From Sept 17th, 2010 through Feb 20th, 2011.
The construction of the Eiffel Tower in less than two years. Olympic sprinters. Traffic. Worker productivity. Kitchen efficiency. Urban sprawl. Clocks and more clocks. NoDoz. FedEx. These events, images, objects, products, and ideas have a common denominator – all are expressions of the idea of speed and its centrality to modern society. The exhibition Speed Limits explores the role of speed in modern life and commemorates the hundredth anniversary of Italian Futurism.
The exhibition is jointly organized by The Wolfsonian and the Canadian Centre for Architecture (CCA) and curated by Jeffrey T. Schnapp, the Rosina Pierotti chair and professor of French and Italian and comparative literature and, by courtesy, of German studies at Stanford University and director of the Stanford Humanities Lab. In Speed Limits, Schnapp examines what he calls the “modern era’s cult of speed.”

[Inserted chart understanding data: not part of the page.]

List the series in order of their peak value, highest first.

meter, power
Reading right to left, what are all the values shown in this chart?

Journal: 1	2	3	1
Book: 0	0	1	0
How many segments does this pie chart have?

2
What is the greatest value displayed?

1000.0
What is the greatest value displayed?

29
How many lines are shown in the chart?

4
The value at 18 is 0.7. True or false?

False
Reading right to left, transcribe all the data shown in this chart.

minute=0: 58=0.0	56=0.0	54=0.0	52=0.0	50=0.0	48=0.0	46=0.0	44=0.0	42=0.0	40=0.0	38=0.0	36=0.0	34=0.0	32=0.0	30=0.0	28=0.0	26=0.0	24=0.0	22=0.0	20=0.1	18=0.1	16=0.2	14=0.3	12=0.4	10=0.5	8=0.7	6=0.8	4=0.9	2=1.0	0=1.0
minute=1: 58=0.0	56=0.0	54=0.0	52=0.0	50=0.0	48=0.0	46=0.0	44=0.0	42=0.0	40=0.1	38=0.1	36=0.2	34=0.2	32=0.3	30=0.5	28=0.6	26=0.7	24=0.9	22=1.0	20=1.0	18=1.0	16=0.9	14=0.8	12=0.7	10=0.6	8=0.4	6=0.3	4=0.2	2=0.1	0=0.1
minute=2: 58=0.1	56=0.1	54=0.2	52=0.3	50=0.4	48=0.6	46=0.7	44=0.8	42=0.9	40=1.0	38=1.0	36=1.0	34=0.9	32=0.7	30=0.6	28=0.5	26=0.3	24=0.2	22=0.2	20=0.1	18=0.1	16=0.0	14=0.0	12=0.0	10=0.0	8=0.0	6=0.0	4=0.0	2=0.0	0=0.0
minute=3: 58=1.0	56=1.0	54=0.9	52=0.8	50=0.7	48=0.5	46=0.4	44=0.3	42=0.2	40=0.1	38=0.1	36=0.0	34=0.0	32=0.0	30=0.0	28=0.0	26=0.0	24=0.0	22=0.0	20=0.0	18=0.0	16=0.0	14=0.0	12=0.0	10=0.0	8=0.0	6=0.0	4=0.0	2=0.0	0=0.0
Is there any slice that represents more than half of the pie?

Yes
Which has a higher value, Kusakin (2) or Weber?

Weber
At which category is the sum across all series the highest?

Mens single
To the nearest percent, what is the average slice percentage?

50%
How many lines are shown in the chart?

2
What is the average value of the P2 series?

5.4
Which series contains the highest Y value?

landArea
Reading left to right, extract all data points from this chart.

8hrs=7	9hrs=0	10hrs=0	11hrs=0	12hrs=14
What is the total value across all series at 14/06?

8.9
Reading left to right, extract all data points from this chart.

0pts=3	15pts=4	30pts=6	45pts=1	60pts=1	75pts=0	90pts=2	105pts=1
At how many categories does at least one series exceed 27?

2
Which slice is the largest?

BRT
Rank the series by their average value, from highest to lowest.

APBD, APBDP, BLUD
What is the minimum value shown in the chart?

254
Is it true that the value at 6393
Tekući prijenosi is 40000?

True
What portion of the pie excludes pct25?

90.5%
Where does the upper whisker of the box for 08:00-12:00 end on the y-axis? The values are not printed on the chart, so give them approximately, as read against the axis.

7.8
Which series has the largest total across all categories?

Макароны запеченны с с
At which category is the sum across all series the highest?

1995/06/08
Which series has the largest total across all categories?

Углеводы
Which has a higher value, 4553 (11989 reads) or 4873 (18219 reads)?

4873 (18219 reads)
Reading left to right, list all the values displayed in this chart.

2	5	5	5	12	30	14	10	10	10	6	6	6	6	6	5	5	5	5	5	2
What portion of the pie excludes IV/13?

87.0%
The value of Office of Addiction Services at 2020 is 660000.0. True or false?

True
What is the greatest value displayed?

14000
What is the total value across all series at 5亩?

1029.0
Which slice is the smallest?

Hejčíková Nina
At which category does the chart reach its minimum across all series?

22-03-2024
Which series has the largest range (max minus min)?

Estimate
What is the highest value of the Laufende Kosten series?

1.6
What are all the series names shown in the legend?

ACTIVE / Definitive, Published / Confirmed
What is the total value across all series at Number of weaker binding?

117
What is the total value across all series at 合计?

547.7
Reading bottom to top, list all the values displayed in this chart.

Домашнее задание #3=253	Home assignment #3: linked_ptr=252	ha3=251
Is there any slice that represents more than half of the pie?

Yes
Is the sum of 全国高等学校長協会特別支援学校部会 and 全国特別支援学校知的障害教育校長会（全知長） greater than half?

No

The 1909 Manifesto of Futurism proclaimed, “The world’s magnificence has been enriched by a new beauty: the beauty of speed.” The Futurists identified speed as “a fundamental aspect of modernity, but they didn’t know what would follow – no one could have foreseen the centrality of speed in our lives a hundred years later and its many expressions in the digital age,” explains Marianne Almanac, The Wolfsonian’s associate director for curatorial affairs and education.
Speed Limits explores this futurist theme, its trajectory, and its contemporary legacies, including limitations such as traffic accidents, stressful lifestyles, fast food, and environmental devastation. As Schnapp writes, “The legacies in question are multiple because speed means multiple things with respect to modern life.”
Speed Limits includes more than two hundred objects from the two institutions, and was on view at the CCA from May 20 through November 8, 2009. The idea for the exhibition grew out of an exploration of The Wolfsonian’s collection by Schnapp while he was a research consultant for the reinstallation of the permanent exhibition galleries. “In reviewing the collection, Jeffrey identified the concept of speed as an idea that ran through the collection,” says Lamonaca.
The exhibition, which is critical rather than commemorative in spirit, features a variety of media including posters, books, drawings, pamphlets, video installations, and objects. Located on the museum’s sixth and seventh floors, it is designed by Rene Gonzalez, principal at Rene Gonzalez Architect, in collaboration with Wolfsonian exhibition designer Richard Miltner, and it is organized in five key areas: circulation and transit; construction and the built environment; efficiency; the measurement and representation of rapid motion; and the mind/body relationship.
The accompanying exhibition catalog, also titled Speed Limits, is co-published by The Wolfsonian, the CCA, and Skira Editore, Milan and is available in The Dynamo Museum Shop. The catalog includes essays by leading international scholars, including Schnapp, and “Speed Readings,” an anthology of previously published works from the nineteenth century to the present regarding the cult of speed.